[ТЕКСТ ДЛЯ ЧТЕНИЯ]
........

Несмотря на очевидные авторские интенции, нацеленные на стратегию отказа от собственно литературной самопрезентации, прозаические опыты Ашальчи Оки, особенно научно-популярный опус «Что узнал о трахоме дядя Карп», можно рассматривать в русле общих жанровых тенденций, характерных для литературы ХХ века с ее установкой на художественный синтез.
 
Таким образом, в практике жизненного поведения Ашальчи Оки последовательно выдерживала сознательную позицию преодоления общеэпохального конфликта «поэт и время» – ценой искусства, положенного на алтарь жизни.
Удмуртскую Анну Ахматову от мифологического двойника отличает безоговорочно решительный отказ от жизнетворчества в пользу жизнестроительства в его гуманистическом, народническом, а не в жизнеразрушительном авангардистском изводе.
 
Что касается лирического наследия, то здесь поэтика «отказа» реализовала себя весьма продуктивно в собственно эстетическом модусе, который в русской поэзии с оглядкой на Анненского развернула именно Ахматова. Здесь трудно всецело согласиться с И.Е. Васильевым в том, что типологическое родство Ашальчи Оки с Анной Ахматовой, которую исследователь рассматривает в общем контексте русской женской поэзии начала ХХ века, ограничивается традиционным набором женских тем: любовь, ревность, тревога о детях и т.п. В свое время В.М. Жирмунский, отметив тематическую традиционность поэзии Ахматовой, прекрасно описал ее художественную новизну9. Отказ от прямого называния душевного переживания, стремление к эмоциональному самоограничению придают стихам Ахматовой подлинный психологизм, начало которого оформилось в русской психологической прозе10. Но то, что у Ахматовой сработало как эффективный эстетический прием, для Ашальчи Оки оказалось еще и дополнительной возможностью через субъективное восприятие той или иной жизненной ситуации передать глубинные черты удмуртской национальной ментальности, о которой она говорит в стихотворении «Застенчивость» (в другом переводе – «Робость»):
 
Есть болезнь, про нее
Знают все, без сомненья,
И удмурты ее называют стесненьем.
 
Между прочим, скажу –
У меня есть желанный.
Очень им дорожу,
Сердце с ним постоянно.
 
Я стремлюсь, я хочу
С ним навеки быть рядом,
Но, увы, все молчу,
Обласкав его взглядом (курсив мой – М.С)11.

........

(Сохранённые записи)

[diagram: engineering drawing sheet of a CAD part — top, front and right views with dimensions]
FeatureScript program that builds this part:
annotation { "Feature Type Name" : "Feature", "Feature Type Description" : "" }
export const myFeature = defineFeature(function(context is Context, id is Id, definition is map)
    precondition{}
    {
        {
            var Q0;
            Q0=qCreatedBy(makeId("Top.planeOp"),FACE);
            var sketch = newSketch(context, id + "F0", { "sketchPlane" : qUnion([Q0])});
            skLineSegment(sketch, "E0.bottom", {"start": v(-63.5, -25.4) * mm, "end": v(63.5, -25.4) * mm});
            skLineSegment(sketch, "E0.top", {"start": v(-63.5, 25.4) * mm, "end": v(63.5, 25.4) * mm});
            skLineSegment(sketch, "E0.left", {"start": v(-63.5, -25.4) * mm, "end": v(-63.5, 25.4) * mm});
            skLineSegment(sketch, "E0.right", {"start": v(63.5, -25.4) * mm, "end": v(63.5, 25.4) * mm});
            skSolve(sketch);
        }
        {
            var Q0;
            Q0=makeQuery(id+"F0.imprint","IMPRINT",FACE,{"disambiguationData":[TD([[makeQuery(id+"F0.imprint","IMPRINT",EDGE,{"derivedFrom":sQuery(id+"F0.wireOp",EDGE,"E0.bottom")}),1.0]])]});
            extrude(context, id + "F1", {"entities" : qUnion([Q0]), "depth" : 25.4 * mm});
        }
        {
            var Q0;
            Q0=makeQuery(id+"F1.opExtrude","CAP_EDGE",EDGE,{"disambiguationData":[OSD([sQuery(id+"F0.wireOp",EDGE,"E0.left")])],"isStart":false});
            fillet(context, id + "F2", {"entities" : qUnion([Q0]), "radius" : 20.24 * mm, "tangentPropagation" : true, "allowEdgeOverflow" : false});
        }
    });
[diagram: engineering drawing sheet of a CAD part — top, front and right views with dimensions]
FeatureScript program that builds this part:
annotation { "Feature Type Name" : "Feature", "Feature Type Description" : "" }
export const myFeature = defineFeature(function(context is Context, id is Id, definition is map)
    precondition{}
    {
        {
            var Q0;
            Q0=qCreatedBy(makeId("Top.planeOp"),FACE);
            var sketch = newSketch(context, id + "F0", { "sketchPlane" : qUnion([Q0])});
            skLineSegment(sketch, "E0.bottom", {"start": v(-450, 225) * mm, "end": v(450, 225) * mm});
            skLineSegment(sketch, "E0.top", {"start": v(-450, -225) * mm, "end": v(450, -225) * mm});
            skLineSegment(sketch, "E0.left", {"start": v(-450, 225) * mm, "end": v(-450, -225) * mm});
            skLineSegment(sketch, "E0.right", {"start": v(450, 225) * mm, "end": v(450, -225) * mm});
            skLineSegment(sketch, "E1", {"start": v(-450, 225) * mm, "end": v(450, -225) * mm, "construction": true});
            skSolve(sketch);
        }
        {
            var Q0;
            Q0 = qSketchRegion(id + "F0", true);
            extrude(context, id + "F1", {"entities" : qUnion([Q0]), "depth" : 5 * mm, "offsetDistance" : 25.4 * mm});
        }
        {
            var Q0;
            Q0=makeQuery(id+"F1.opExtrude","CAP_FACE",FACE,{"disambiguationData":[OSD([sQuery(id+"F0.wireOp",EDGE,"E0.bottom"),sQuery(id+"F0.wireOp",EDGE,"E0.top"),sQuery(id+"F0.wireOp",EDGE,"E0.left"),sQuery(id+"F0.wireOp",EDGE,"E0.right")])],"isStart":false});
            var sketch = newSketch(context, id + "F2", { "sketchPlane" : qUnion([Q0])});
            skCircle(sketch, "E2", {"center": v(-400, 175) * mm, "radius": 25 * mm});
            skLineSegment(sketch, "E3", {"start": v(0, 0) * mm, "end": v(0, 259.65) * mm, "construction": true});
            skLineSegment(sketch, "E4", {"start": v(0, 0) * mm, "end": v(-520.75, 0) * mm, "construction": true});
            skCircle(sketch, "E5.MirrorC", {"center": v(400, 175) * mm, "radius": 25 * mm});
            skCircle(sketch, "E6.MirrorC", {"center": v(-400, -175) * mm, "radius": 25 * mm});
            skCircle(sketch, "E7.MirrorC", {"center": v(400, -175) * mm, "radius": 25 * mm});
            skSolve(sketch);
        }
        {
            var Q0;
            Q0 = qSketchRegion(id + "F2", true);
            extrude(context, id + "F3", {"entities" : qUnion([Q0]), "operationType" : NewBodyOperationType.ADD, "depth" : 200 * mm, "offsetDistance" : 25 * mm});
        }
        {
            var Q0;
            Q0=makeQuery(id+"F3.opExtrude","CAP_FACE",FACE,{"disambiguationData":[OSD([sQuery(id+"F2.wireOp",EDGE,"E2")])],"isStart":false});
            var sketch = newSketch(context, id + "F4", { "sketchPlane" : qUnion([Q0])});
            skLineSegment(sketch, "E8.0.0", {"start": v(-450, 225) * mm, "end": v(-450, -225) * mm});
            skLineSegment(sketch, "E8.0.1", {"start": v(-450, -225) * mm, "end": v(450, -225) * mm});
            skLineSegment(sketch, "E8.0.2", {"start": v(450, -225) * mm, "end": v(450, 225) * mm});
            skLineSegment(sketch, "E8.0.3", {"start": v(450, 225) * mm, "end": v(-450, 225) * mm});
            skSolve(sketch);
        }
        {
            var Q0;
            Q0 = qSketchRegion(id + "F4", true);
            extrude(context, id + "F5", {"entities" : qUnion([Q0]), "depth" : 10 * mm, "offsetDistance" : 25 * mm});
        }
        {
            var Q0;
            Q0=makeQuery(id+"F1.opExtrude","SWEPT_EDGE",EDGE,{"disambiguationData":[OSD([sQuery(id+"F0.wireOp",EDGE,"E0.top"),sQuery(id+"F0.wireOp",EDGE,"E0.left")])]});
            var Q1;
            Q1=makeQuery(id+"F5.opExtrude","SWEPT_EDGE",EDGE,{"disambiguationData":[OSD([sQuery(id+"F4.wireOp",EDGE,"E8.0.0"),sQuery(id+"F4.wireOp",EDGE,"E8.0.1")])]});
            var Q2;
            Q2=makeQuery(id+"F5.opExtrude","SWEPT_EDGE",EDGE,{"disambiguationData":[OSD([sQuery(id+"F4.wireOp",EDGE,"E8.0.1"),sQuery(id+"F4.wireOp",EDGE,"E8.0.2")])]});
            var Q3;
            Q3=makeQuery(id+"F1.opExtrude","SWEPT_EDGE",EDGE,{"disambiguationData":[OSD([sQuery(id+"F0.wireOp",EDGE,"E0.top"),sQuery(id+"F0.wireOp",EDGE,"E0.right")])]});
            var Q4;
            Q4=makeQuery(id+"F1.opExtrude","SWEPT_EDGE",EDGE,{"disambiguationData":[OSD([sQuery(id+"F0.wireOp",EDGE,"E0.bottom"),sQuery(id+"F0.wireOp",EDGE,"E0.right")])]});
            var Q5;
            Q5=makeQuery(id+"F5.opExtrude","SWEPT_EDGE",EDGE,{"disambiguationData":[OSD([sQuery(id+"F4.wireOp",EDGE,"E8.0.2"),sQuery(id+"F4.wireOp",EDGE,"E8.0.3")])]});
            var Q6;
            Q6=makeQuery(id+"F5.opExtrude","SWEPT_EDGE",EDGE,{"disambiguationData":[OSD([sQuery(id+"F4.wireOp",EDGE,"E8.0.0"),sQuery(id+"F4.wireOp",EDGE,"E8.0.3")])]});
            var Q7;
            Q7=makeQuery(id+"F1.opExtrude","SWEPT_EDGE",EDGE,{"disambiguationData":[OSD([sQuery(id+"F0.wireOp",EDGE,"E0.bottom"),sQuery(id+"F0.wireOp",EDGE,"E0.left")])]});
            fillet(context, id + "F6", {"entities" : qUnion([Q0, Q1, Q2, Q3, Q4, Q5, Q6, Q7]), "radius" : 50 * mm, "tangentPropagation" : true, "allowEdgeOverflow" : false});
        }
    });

........

[ЗАДАНИЕ A]
Переведите на английский язык следующее предложение из фрагмента об Ашальчи Оки: «Таким образом, в практике жизненного поведения Ашальчи Оки последовательно выдерживала сознательную позицию преодоления общеэпохального конфликта «поэт и время» – ценой искусства, положенного на алтарь жизни.»
[ЗАДАНИЕ B]
Продолжите фрагмент о поэзии Ашальчи Оки, начав сразу после его последнего предложения.

[РЕЗУЛЬТАТ A]
Thus, in the practice of her everyday conduct, Ashalchi Oki consistently maintained a deliberate stance of overcoming the epoch-wide conflict of "the poet and time," at the cost of art laid on the altar of life.

[РЕЗУЛЬТАТ B]
 
Разумеется, в данном случае русский читатель обязан отдавать себе отчет в том, что, воспринимая лирическое наследие Ашальчи Оки, он, по выражению Бродского, имеет дело лишь с «отблеском драгоценности», ибо «перевод – это искусство возможного»12. И все-таки усилиями ряда переводчиков, самым чутким из которых был Кузебай Герд, читателю, не владеющему удмуртским языком, не только стало доступно содержание стихов Ашальчи Оки, но и открылись формально-эстетические принципы, на которых базируется ее художественная философия. Главным из этих принципов, как уже было сказано выше, можно считать стремление к эмоциональному самоограничению, при всем том, что лирика Ашальчи Оки органично впитала в себя задушевное начало удмуртской лирической песни.
 
Попробуем показать это на примере ряда стихотворений из сборника «Ожерелье», отметив, что выбор текстов определялся не заданной исследовательской интенцией. Он произволен, так как формат статьи не позволяет на материале всего сборника проследить художественную стратегию удмуртской поэтессы, обеспечившую ей выход за рамки стереотипов «женское» и «региональное».
 
В стихотворении «Ты спросил у меня…» импульсом для лирического высказывания на тему цели творческого самовыражения лирической героини выступает абстрактное второе лицо – инициатор условного диалога, поскольку развернутый монолог на философскую тему от первого лица для лирического характера героини Ашальчи Оки эмоционально неприемлем:
 
Ты спросил у меня:
– Ну, к чему это пишешь стихи,
Тратишь силы, как вол для сохи?
 
А спросил ли, спросил ли, мой друг,
У овса, что созрел на полях,
Ночь и день почему он шумит,
Ночь и день сам с собой говорит?
 
А у речки спросил ли, мой друг,
Почему она вечно журчит,
Не смолкая струится, бежит?
 
А весною в садах соловей
Почему распевает с ветвей –
Ты об этом спросил ли, мой друг? (С.34).
 
Рефлексия по поводу природы творчества проецируется на мир природы, переводится в пейзажный план, что позволяет переключить внимание собеседника с внутреннего на внешнее. Уклончивый отказ от прямого ответа не препятствует, однако, оформлению художественного смысла, содержание которого состоит в том, что творчество – это не самовыражение, а естественный способ слияния с мирозданием, уподобление природе, а через нее всевышнему Творцу. Такое миропонимание Ашальчи Оки близко поэтическому мировоззрению Пастернака, целостно воплощенному в книге «Сестра моя – жизнь».
 
В стихотворении «У дороги» посредством целого ряда природных автометафор представлен внешний портрет лирической героини Ашальчи Оки, не напрямую, а исключительно по аналогии отражающий драматизм ее внутреннего мира:
 
У большой дороги
Белая береза.
Отец мой родимый,
Ее не руби.
 
У прохладных речек
Шелковые травы…
Братец мой любимый,
Их ты не коси,
 
В желтой ржи волнистой
Васильки, как глазки…
Их, сестра родная,
Ты не рви, не рви.
 
Под горой высокой
Ручеек хрустальный –
Это будут слезы,
Пролитые мной (С.40-41).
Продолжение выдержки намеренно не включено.